Lee Hogan, |
Enemies is the second book of the Belarusian series in which an awful lot has already happened. As such, it deserves some credit for the brief introduction to the Russian-settled world of Belarus, the brutal war with the alien Enemies and changes in human society that leads into the adventurous politics of the main novel.
A political action thriller in a science-fiction world, Enemies moves around the brief assignment of Alliance diplomat Ambassador Argus Fabricus to the now primitive world of Belarus. Belarus is critical to the Allies, and not just for their altruistic motives. Belarus is one of the few worlds to survive an attack by the terrifying alien Enemies, and the only world to now have contact with them. Through the Belarusian royal family, and especially the masked woman Serina Kurakin-Scriabin, Argus hopes to gain an understanding of the Enemies before new wars destroy the stability of both societies. His job is complicated by needing to establish ties with the royal family, who view the deformed Serina as a curse and a shame.
Enemies is not exactly hard science fiction, but its roots are rather firmly set in the world of physical realities.
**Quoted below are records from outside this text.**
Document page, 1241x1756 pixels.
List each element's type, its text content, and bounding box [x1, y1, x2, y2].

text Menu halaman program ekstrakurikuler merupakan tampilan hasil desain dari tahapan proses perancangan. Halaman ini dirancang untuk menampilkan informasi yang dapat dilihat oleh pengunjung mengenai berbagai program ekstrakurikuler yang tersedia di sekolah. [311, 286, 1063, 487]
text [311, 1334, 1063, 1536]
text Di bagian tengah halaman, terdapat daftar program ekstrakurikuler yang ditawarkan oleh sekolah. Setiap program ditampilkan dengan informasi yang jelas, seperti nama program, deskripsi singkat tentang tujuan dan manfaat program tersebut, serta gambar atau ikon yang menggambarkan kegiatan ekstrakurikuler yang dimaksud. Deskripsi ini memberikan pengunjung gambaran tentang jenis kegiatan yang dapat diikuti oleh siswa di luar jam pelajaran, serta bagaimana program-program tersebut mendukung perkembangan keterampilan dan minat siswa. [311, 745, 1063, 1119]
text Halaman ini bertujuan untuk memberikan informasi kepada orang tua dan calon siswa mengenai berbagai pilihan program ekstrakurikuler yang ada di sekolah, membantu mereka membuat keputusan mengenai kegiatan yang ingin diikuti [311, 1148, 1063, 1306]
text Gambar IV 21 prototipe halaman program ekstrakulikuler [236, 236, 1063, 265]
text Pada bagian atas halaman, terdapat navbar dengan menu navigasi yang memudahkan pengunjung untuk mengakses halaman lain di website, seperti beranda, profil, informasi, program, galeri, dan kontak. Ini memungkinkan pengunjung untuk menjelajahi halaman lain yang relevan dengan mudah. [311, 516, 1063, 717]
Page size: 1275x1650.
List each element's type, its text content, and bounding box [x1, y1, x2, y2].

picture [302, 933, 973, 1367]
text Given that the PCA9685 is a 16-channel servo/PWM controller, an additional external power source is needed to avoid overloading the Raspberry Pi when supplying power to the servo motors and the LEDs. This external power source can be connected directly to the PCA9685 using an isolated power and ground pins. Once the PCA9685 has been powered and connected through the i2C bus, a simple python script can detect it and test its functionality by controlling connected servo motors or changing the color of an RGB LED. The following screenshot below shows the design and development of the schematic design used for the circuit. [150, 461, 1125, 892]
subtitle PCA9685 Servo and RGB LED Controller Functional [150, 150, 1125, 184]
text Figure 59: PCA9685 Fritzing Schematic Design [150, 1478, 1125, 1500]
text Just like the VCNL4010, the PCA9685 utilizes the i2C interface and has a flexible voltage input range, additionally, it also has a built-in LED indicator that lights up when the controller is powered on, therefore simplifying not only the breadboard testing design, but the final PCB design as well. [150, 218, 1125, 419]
That makes the inclusion of the mythological Baba Yaga about as expected as spotting her chicken-legged house next to the gas station. The high-tech level of the society seems to offer an explanation for everything, but the Russian crone goddess stalks through book, merrily unexplained. How necessary she is to the larger story remains to be seen. Personally, I was so pleased to see a non-Greek, non- Christian bit of divine intervention that I was almost able to overlook the many questions she left in her cackling wake. It's such an effective boggler that it seems sure to have a grand explanation, and the mystery of Baba Yaga's presence and involvement is one of the hooks that pulled me into the tale.
Aside from the Baba Yaga, Enemies is populated by accessible, sympathetic characters. If some politicians or soldiers seem slanted towards too much purity, it's justified by the rather idyllic political system that dominates the galactic Union. That earnest, altruistic government contrasts well with the more realistic, struggling world of Belarus. Among the Belarusians, only the sheltered, ostracized Serina is as idealistic and daring as the Starmen, the Union representatives. The real villains of the tale are all deeply black, from the historic psychotic John to the religious fanatic Ivan. But the real evils of the world are carefully hidden in the shadows of respectable, even likeable people trying to survive in a world more dangerous than the Alliance knows. The importance of the least examined characters in the world's history, and the relevance of small details to the larger tale mean a reader has to keep their attention focused on what sometimes might pass a standard political thriller.
Enemies is a less self-sufficient story than Belarus. It ends with a blatant lead-in to a new story, and only a few questions half solved. But I certainly won't mind revisiting Hogan's cold world, and hope the next transport leaves soon.